What's unclear is exactly what companies will need to do to get an anti-PCSK9 drug approved in an environment where so many patients are already taking statins, he said. Companies may need to show whether their drugs help prevent heart attacks, not just that they lower cholesterol more than statins, he said.
"It's not incredibly intuitive that it's just going to be a linear relationship: the lower the lower the lower, the better the better the better," Barron said. "There may be a ceiling effect."
While only the Food and Drug Administration can say for sure what kinds of testing will be required, the agency will probably approve the drugs based on their cholesterol-lowering properties and a "very good demonstration of safety," as long as companies promise to follow up with studies that look at disease and death rates, Nissen said. The cardiologist is a former chairman of the agency's CardioRenal Advisory Panel.
The Roche corporate executive committee gave the go-ahead in February for the drug to move toward phase three, which is usually the last of the stages of patient trials, according to the newsletter. Nothing has been decided about the design of that study, said Snyder.
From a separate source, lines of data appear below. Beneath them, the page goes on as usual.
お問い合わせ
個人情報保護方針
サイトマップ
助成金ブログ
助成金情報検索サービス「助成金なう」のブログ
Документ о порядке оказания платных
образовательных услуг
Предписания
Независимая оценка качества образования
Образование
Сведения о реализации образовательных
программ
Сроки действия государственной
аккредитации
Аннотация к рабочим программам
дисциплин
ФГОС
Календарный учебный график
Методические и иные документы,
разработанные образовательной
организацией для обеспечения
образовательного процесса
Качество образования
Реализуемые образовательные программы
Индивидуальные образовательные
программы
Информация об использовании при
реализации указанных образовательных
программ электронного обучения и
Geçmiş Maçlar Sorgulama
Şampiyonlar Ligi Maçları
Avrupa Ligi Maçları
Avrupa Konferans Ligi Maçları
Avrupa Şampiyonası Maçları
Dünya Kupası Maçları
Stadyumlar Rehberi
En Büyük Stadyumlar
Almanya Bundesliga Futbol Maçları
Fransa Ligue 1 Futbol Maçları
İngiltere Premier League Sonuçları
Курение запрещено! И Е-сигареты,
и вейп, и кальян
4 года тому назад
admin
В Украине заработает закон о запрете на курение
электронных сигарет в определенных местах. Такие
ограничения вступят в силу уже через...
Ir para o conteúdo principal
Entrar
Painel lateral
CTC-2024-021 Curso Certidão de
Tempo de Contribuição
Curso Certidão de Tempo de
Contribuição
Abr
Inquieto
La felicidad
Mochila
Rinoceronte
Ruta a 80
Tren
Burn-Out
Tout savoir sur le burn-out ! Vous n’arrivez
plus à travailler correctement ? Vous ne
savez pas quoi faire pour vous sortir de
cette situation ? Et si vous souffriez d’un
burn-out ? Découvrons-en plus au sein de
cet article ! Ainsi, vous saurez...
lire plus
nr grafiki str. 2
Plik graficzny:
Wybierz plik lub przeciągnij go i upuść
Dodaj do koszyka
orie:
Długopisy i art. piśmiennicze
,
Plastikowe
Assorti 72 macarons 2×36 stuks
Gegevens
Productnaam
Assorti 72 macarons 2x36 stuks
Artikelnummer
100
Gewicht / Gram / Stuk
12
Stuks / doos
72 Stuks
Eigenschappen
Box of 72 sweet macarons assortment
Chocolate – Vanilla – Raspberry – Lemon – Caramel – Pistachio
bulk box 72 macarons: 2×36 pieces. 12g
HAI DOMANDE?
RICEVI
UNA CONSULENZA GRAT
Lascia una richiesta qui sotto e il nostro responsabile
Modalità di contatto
"Phase three is being geared up," said Richard Scheller, Genentech's chief scientific officer, in a separate interview last week at the unit's headquarters. He said he expects Roche will need to show the outcome of treatment with the drug and whether it's effective at helping people.
"The early part of the trial goes very quickly, because you can just measure cholesterol and see that it goes down," he said. "But then again you have to show it's effective, which it will be, because it lowers cholesterol, and you have to show that it's safe, again a major deal for drugs in areas outside oncology."
Anti-PCSK9 is less risky than dalcetrapib, the drug that failed to boost good cholesterol, or HDL, Scheller said.
"It's considerably less risky because it's approaching a proven -- a proven in tens of millions of people proven -- target, versus HDL, which was in a number of ways a more innovative target, but much greater risk," Scheller said.
Amgen is testing its anti-PCSK9 drug in five second-stage trials, the Thousand Oaks, California-based company said this week. New York-based Pfizer said this week its compound is in late phase two development.
Also researching in the area are Merck & Co. (MRK), based in Whitehouse Station, New Jersey; New York-based Bristol-Myers Squibb Co. (BMY); and Alnylam Pharmaceuticals Inc. (ALNY), based in Cambridge, Massachusetts.
If anti-PCSK9 drugs prove to be safe and effective, "it will be hard for me to imagine them not having blockbuster potential," Alnylam Chief Executive Officer John Maraganore said in a telephone interview, meaning drugs with more than $1 billion a year in sales.
The future for anti-PCSK9 drugs may be in showing how they fit together and which has the most desirable characteristics, Barron said.
"There may never be -- or at least not in the near future -- a class of drugs with the impact of statins," Nissen said. "But this is a big one. This is a very promising class of drugs."